While I was working on my fast ADD loop (Speed up x64 assembler ADD loop), I was testing memory access with SSE and AVX instructions. To add I have to read two inputs and produce one output. So I wrote a dummy routine that reads two x64 values into registers and write one back to memory without doing any operation. This is of course useless, I only did it for benchmarking.
I use an unrolled loop that handles 64 bytes per loop. It is comprised of 8 blocks like this:
mov rax, QWORD PTR [rdx+r11*8-64]
mov r10, QWORD PTR [r8+r11*8-64]
mov QWORD PTR [rcx+r11*8-64], rax
Then I upgraded it to SSE2. Now I use 4 blocks like this:
movdqa xmm0, XMMWORD PTR [rdx+r11*8-64]
movdqa xmm1, XMMWORD PTR [r8+r11*8-64]
movdqa XMMWORD PTR [rcx+r11*8-64], xmm0
And later on I used AVX (256 bit per register). I have 2 blocks like this:
vmovdqa ymm0, YMMWORD PTR [rdx+r11*8-64]
vmovdqa ymm1, YMMWORD PTR [r8+r11*8-64]
vmovdqa YMMWORD PTR [rcx+r11*8-64], ymm0
So far, so not-so-extremely-spectacular.
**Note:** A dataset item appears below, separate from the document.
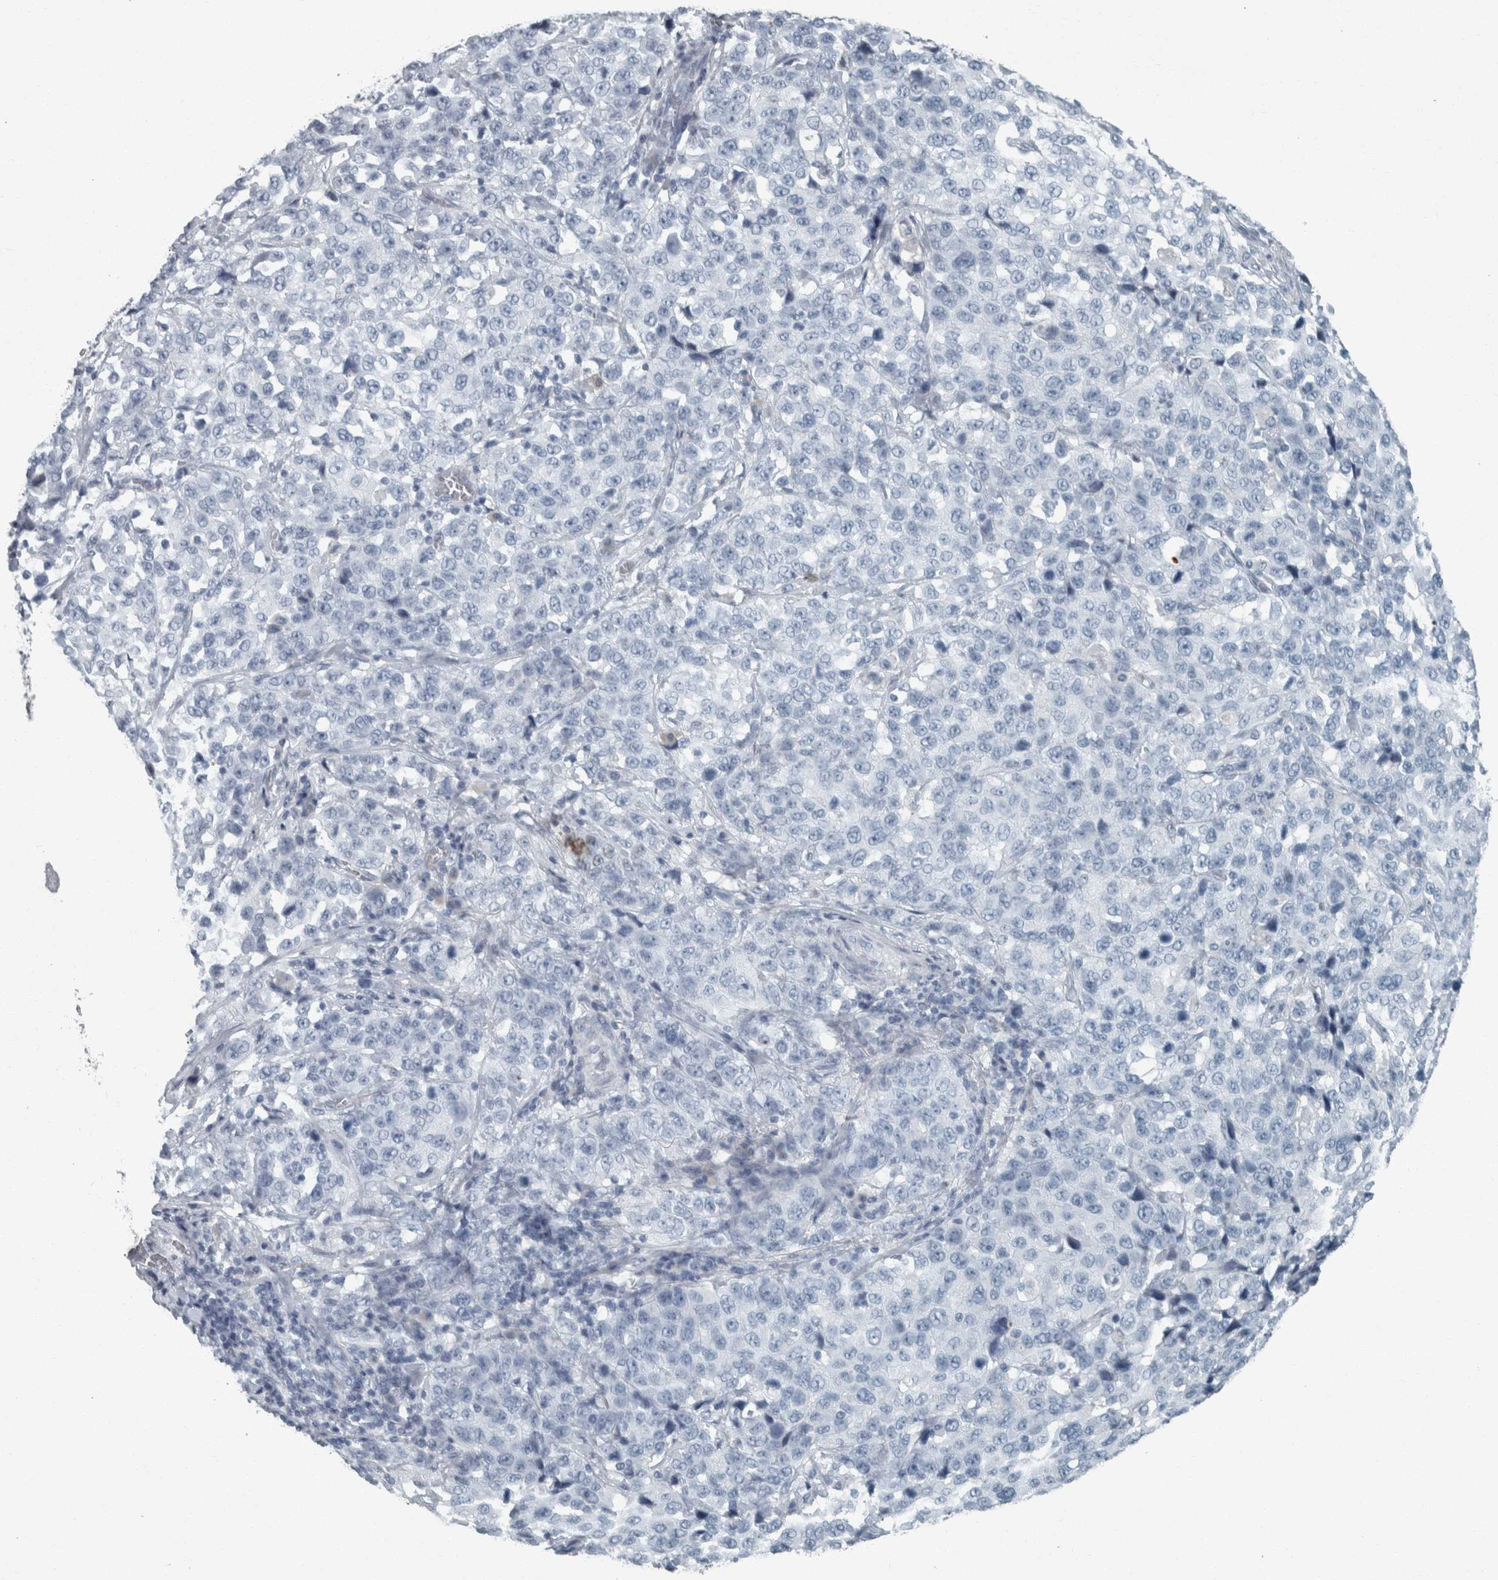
{"staining": {"intensity": "negative", "quantity": "none", "location": "none"}, "tissue": "stomach cancer", "cell_type": "Tumor cells", "image_type": "cancer", "snomed": [{"axis": "morphology", "description": "Normal tissue, NOS"}, {"axis": "morphology", "description": "Adenocarcinoma, NOS"}, {"axis": "topography", "description": "Stomach"}], "caption": "IHC histopathology image of human stomach adenocarcinoma stained for a protein (brown), which reveals no positivity in tumor cells. (IHC, brightfield microscopy, high magnification).", "gene": "CHL1", "patient": {"sex": "male", "age": 48}}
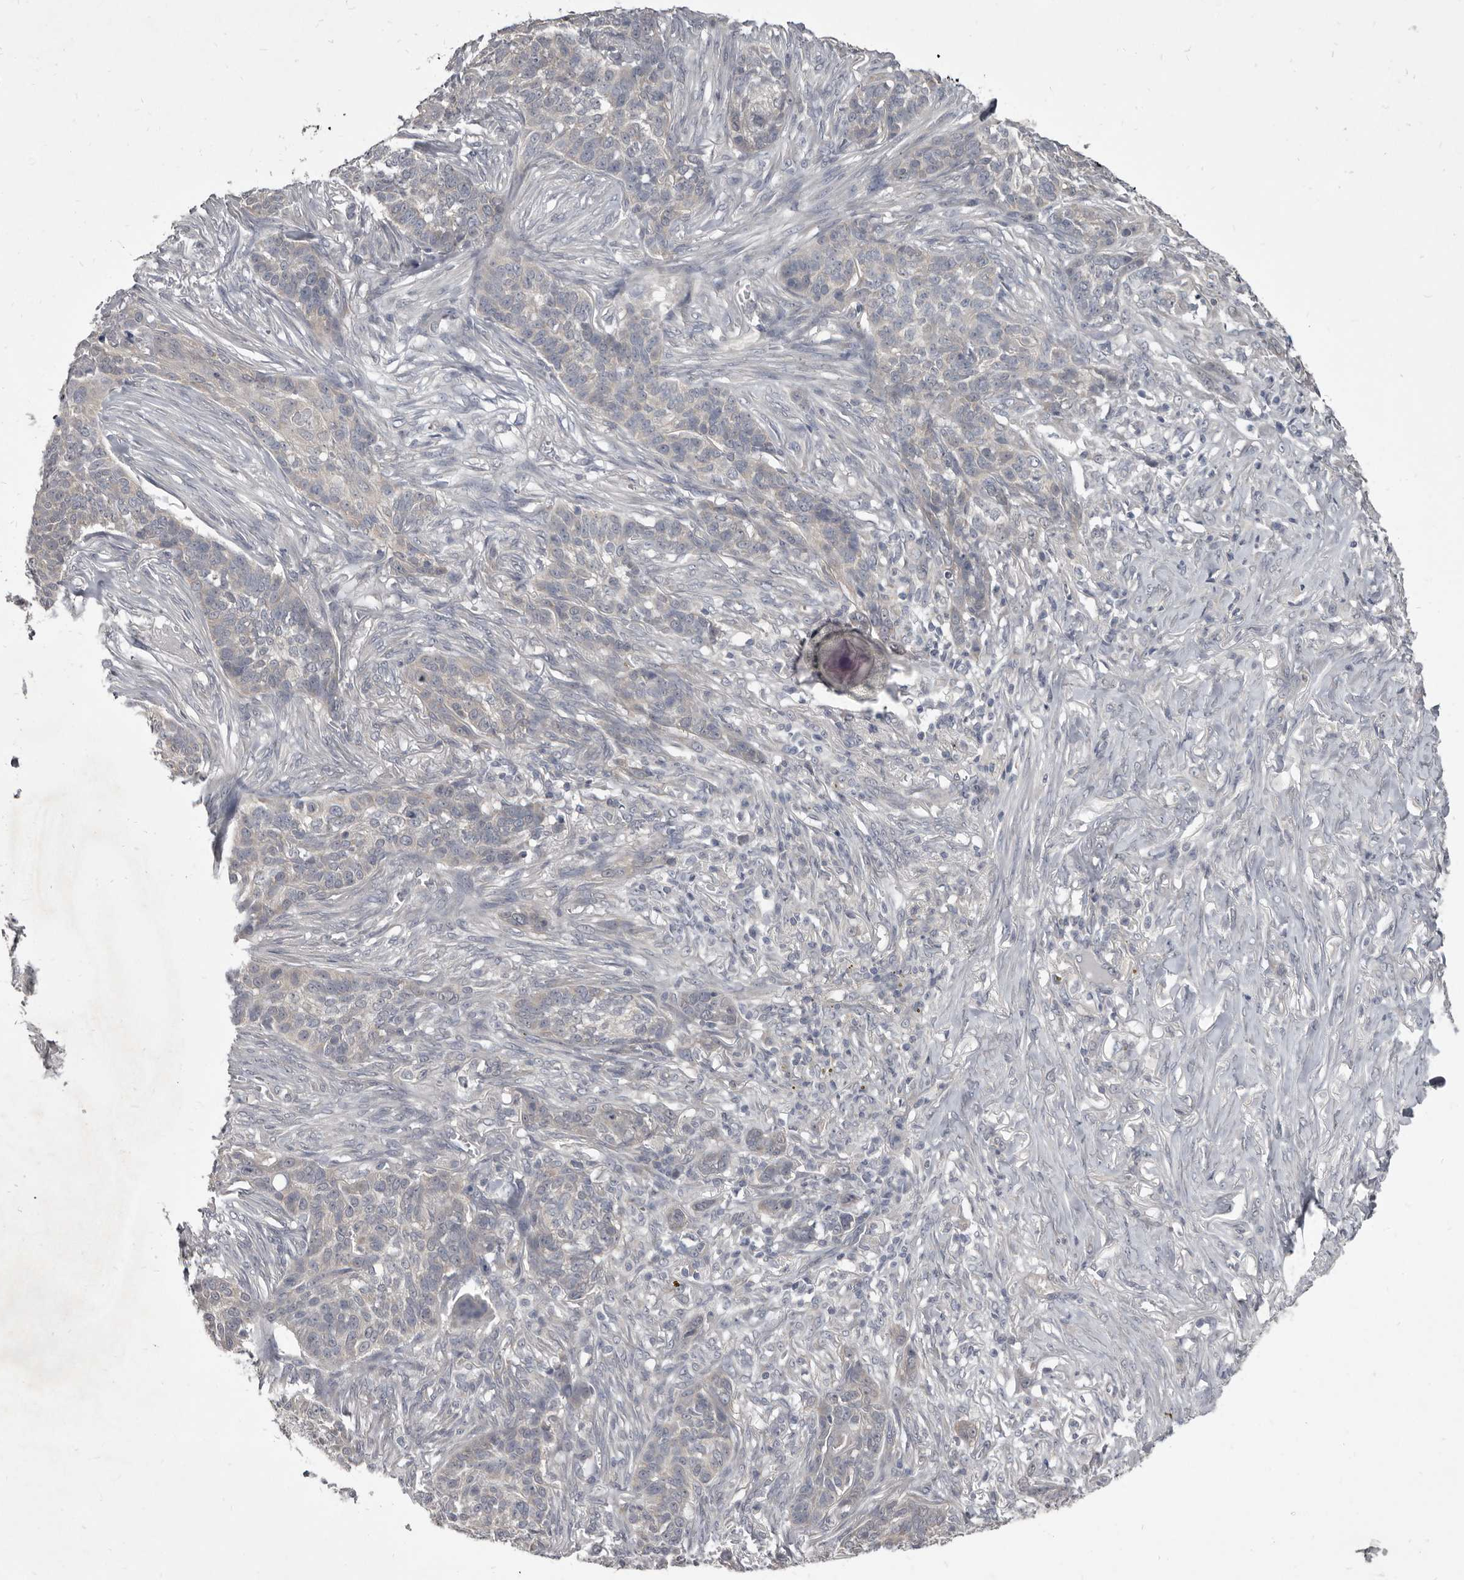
{"staining": {"intensity": "negative", "quantity": "none", "location": "none"}, "tissue": "skin cancer", "cell_type": "Tumor cells", "image_type": "cancer", "snomed": [{"axis": "morphology", "description": "Basal cell carcinoma"}, {"axis": "topography", "description": "Skin"}], "caption": "Human skin basal cell carcinoma stained for a protein using immunohistochemistry reveals no positivity in tumor cells.", "gene": "GSK3B", "patient": {"sex": "male", "age": 85}}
What is interesting is the benchmarking result: When I run the three different approaches on 1k+1k=1k 64-bit words (i.e. two times 8 kb of input and one time 8kb of output) I get strange results. Each of the following timings is for processing two times 64 bytes input into 64 bytes of output.
- The x64 register method runs at about 15 cycles/64 bytes
- The SSE2 method runs at about 8.5 cycles/64 bytes
- The AVX method runs at about 9 cycles/64 bytes
My question is: how come the AVX method is slower (though not a lot) than the SSE2 method? I expected it to be at least on par. Does using the YMM registers cost so much extra time? The memory was aligned (you get GPF's otherwise).
Does anyone have an explanation for this?